Maybe you have a newborn baby, and you leave him in your bed for feeding?
This could possibly leave a new scent that your dog is unfamiliar with and that triggers his curiosity and makes him start his investigation.
The way he does it will be to rub his face on your bed to get a better sense of the smell.
If he likes what he smells, he’ll keep going and exploring. But if not, he’ll stop, sniff the air, and eventually go away.
This is how dogs investigate things.
His Boredom Is Getting To Him
Boredom in dogs is often caused by an unfulfilled need to satisfy instinctual desires.
He will also become more curious about everything around him.
He will be very interested in new things he sees or new scents that he smells and will try to get as much information about them as possible.
What you would need to do is to plan activities that will keep his mind occupied with interesting and stimulating things.
Make sure he gets enough exercise too. This will keep him fit and healthy, which will make him less likely to become bored.
Get him to play some engaging physical games such as tug of war, fetching a ball, playing flirt pole or hide-and-seek.
Or take him for long walks where he can sniff out interesting things such as grass, soil or plants.
Teach him some mental games like learning tricks, performing simple commands and solving puzzles.
In short, don’t leave your dog bored. Make sure he gets enough exercise, mental and physical challenges to help him release his pent-up energy.
He Is Doing His Grooming
Your bed offers a soft and comforting sensation for your dog to do his grooming.

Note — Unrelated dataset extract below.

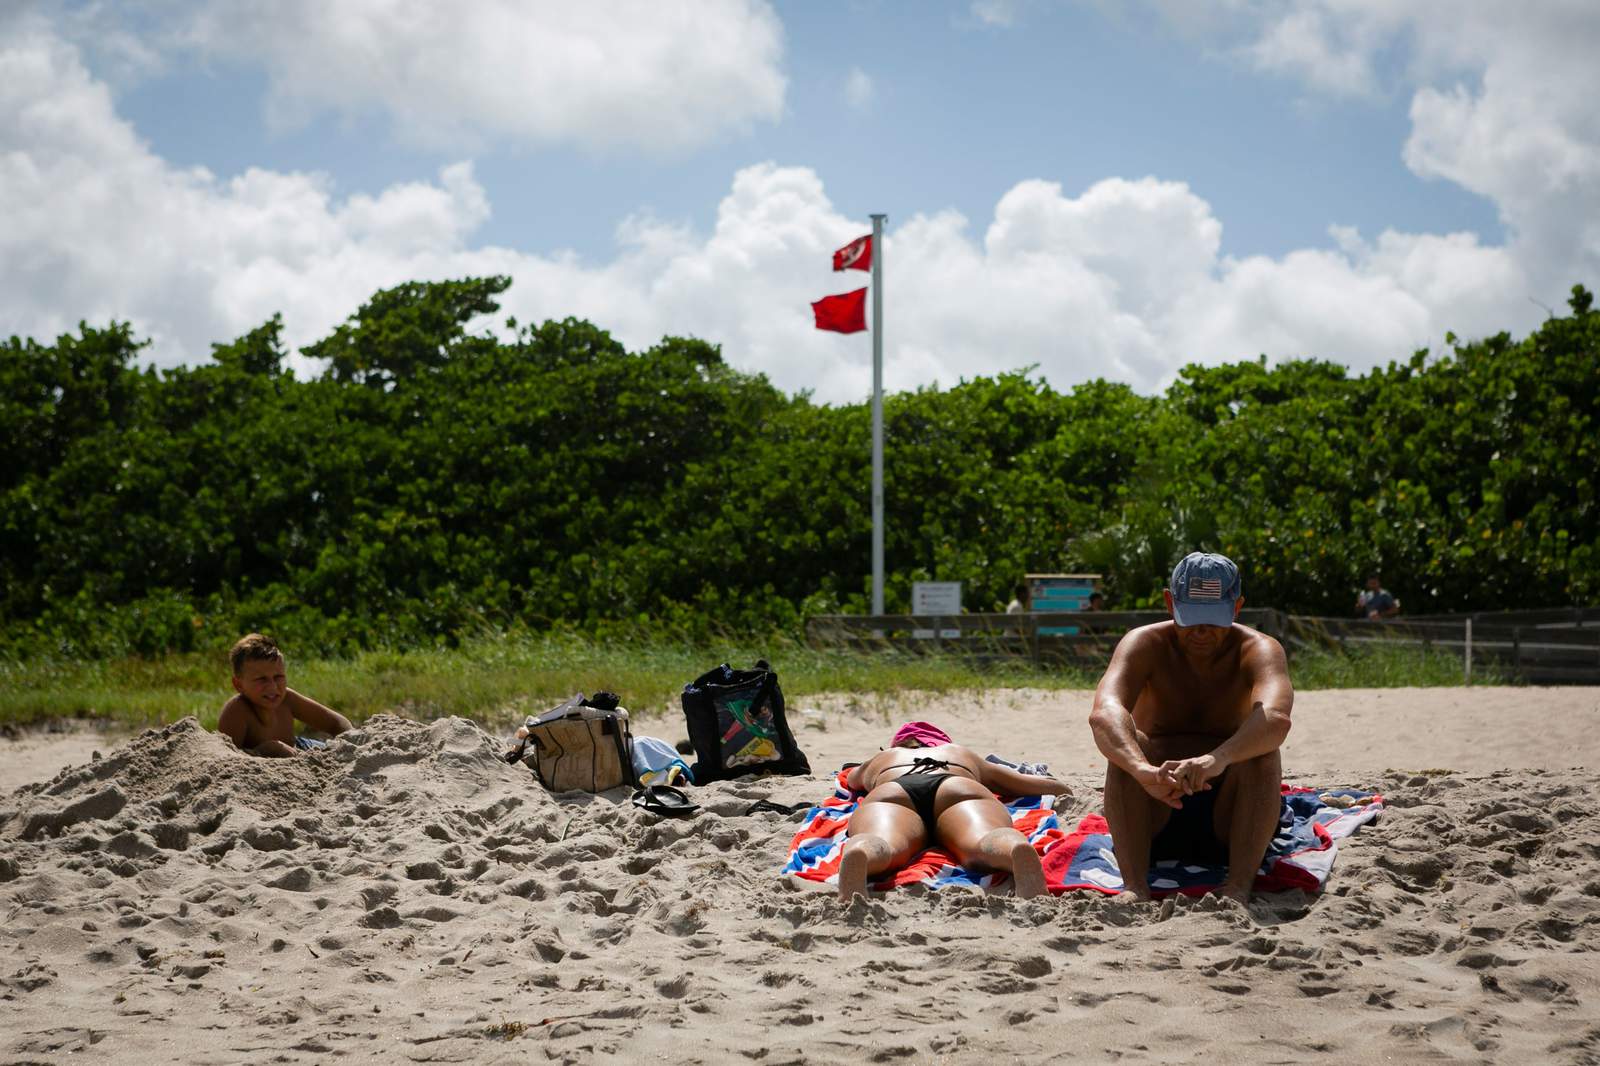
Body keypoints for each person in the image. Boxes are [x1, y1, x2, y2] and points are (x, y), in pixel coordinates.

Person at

This is why he is rubbing his face against your bed, to clean up his face, or he simply finds this behavior makes him feel good.
It’s like you giving him a morning rub as the bed is full of your scent.
This is also his way to make him calm down when he is feeling stressed or anxious, as your scent on the bed gives him comfort.
Alleviate His Dental Discomfort
What would a dog do when he has mouth discomfort such as a tooth pain or gum infection?
He will either be chewing things to ease his pain, rubbing his face against some other object to get some relief or shaking his head after eating.
This is also his way to get your attention for help.
So it’s important that you do a routine check on his teeth and gums by gently opening his mouth and performing an inspection.
Do pay attention to his tongue as well. Does it have a yellowish or grayish tint to it? This could be an indication of a problem with his overall health.
Pay close attention to the areas around his mouth and nose because these are some of the most common areas where dogs get infections.
If you notice anything unusual, don’t hesitate to contact your veterinarian right away.